Please retype the text of each item below without changing a single character, and leave the pictures out of your answer.

—————

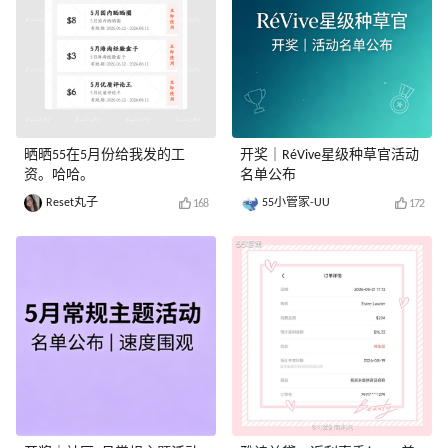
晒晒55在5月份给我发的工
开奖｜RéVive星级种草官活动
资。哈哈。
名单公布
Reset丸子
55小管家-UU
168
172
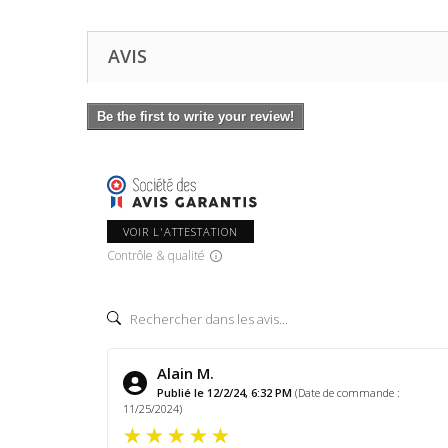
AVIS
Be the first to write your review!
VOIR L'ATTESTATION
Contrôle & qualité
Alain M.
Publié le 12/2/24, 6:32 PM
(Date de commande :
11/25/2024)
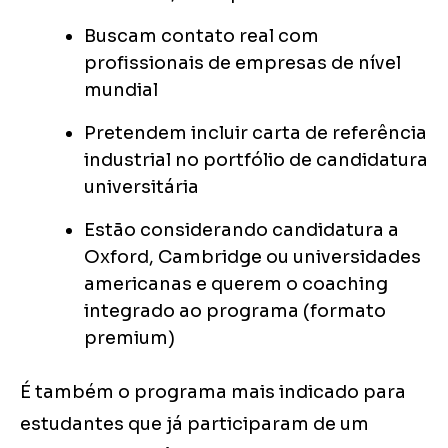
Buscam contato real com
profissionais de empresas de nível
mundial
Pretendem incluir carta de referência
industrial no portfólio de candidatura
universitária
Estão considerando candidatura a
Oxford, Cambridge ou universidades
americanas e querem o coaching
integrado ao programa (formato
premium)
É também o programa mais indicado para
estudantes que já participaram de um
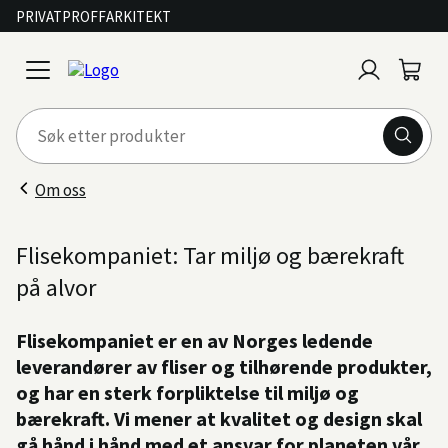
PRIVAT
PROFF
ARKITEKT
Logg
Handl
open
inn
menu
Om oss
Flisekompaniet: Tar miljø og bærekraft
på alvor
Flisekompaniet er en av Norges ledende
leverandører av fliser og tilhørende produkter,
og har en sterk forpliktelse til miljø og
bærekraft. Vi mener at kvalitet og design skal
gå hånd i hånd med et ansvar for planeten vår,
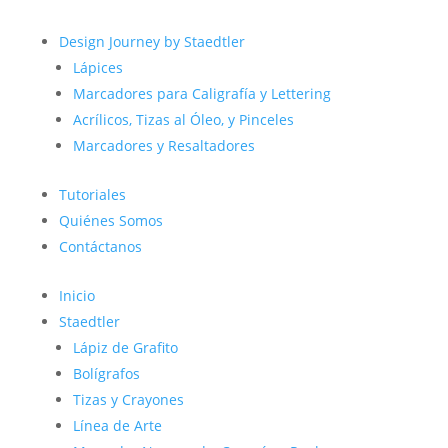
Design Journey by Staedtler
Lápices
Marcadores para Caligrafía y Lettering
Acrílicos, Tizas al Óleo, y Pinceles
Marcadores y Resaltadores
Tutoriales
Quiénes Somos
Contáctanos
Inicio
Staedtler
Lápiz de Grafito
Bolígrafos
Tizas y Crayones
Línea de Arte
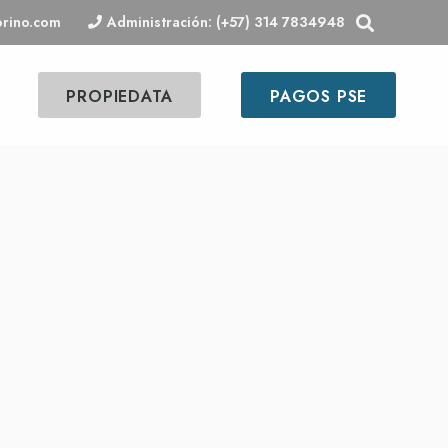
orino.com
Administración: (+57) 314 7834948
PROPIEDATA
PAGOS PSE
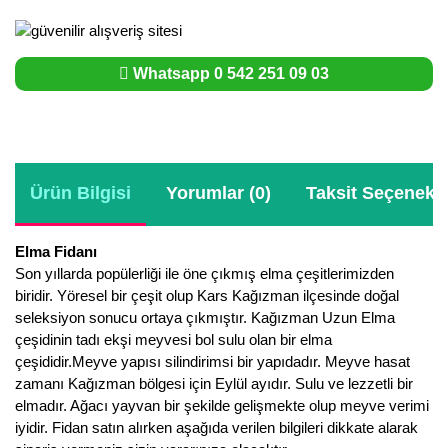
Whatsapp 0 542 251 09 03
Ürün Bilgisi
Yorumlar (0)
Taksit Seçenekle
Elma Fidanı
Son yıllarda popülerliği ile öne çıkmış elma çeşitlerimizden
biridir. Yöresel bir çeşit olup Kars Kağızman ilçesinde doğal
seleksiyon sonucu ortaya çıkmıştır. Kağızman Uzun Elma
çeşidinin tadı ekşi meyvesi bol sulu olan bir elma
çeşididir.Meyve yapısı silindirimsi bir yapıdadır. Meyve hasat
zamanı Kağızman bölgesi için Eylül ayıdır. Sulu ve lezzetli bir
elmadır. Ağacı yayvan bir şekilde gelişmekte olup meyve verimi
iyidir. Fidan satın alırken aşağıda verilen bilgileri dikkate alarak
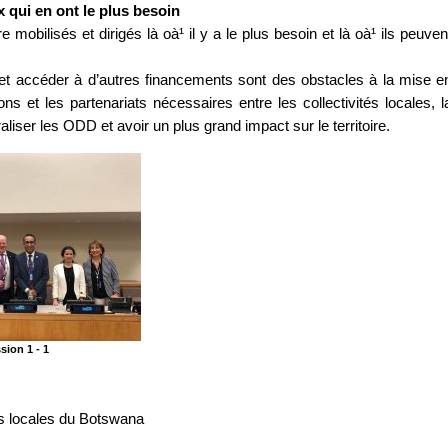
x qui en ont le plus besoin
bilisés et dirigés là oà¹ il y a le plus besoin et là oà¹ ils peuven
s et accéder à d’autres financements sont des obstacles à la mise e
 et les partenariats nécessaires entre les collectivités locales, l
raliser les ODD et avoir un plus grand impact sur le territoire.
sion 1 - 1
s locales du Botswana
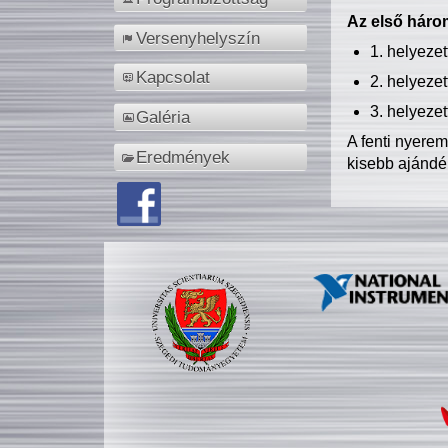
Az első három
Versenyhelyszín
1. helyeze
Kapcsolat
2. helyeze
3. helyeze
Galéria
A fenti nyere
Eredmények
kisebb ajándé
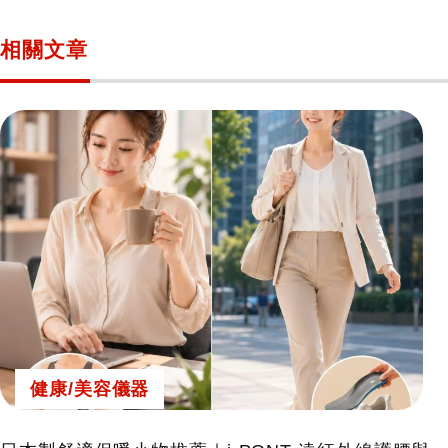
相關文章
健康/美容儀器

—————

> Solution to this task:
晒晒55在5月份给我发的工
开奖｜RéVive星级种草官活动
资。哈哈。
名单公布
Reset丸子
55小管家-UU
168
172
AVIS
Be the first to write your review!
VOIR L'ATTESTATION
Contrôle & qualité
Alain M.
Publié le 12/2/24, 6:32 PM
(Date de commande :
11/25/2024)
Buscam contato real com
profissionais de empresas de nível
mundial
Pretendem incluir carta de referência
industrial no portfólio de candidatura
universitária
Estão considerando candidatura a
Oxford, Cambridge ou universidades
americanas e querem o coaching
integrado ao programa (formato
premium)
É também o programa mais indicado para
estudantes que já participaram de um
PRIVAT
PROFF
ARKITEKT
Logg
Handl
open
inn
menu
Om oss
Flisekompaniet: Tar miljø og bærekraft
på alvor
Flisekompaniet er en av Norges ledende
leverandører av fliser og tilhørende produkter,
og har en sterk forpliktelse til miljø og
bærekraft. Vi mener at kvalitet og design skal
gå hånd i hånd med et ansvar for planeten vår,
Design Journey by Staedtler
Lápices
Marcadores para Caligrafía y Lettering
Acrílicos, Tizas al Óleo, y Pinceles
Marcadores y Resaltadores
Tutoriales
Quiénes Somos
Contáctanos
Inicio
Staedtler
Lápiz de Grafito
Bolígrafos
Tizas y Crayones
Línea de Arte
orino.com
Administración: (+57) 314 7834948
PROPIEDATA
PAGOS PSE
Whatsapp 0 542 251 09 03
Ürün Bilgisi
Yorumlar (0)
Taksit Seçenekle
Elma Fidanı
Son yıllarda popülerliği ile öne çıkmış elma çeşitlerimizden
biridir. Yöresel bir çeşit olup Kars Kağızman ilçesinde doğal
seleksiyon sonucu ortaya çıkmıştır. Kağızman Uzun Elma
çeşidinin tadı ekşi meyvesi bol sulu olan bir elma
çeşididir.Meyve yapısı silindirimsi bir yapıdadır. Meyve hasat
zamanı Kağızman bölgesi için Eylül ayıdır. Sulu ve lezzetli bir
elmadır. Ağacı yayvan bir şekilde gelişmekte olup meyve verimi
iyidir. Fidan satın alırken aşağıda verilen bilgileri dikkate alarak
x qui en ont le plus besoin
bilisés et dirigés là oà¹ il y a le plus besoin et là oà¹ ils peuven
s et accéder à d’autres financements sont des obstacles à la mise e
 et les partenariats nécessaires entre les collectivités locales, l
raliser les ODD et avoir un plus grand impact sur le territoire.
sion 1 - 1
s locales du Botswana
Az első három
Versenyhelyszín
1. helyeze
Kapcsolat
2. helyeze
3. helyeze
Galéria
A fenti nyere
Eredmények
kisebb ajándé
相關文章
健康/美容儀器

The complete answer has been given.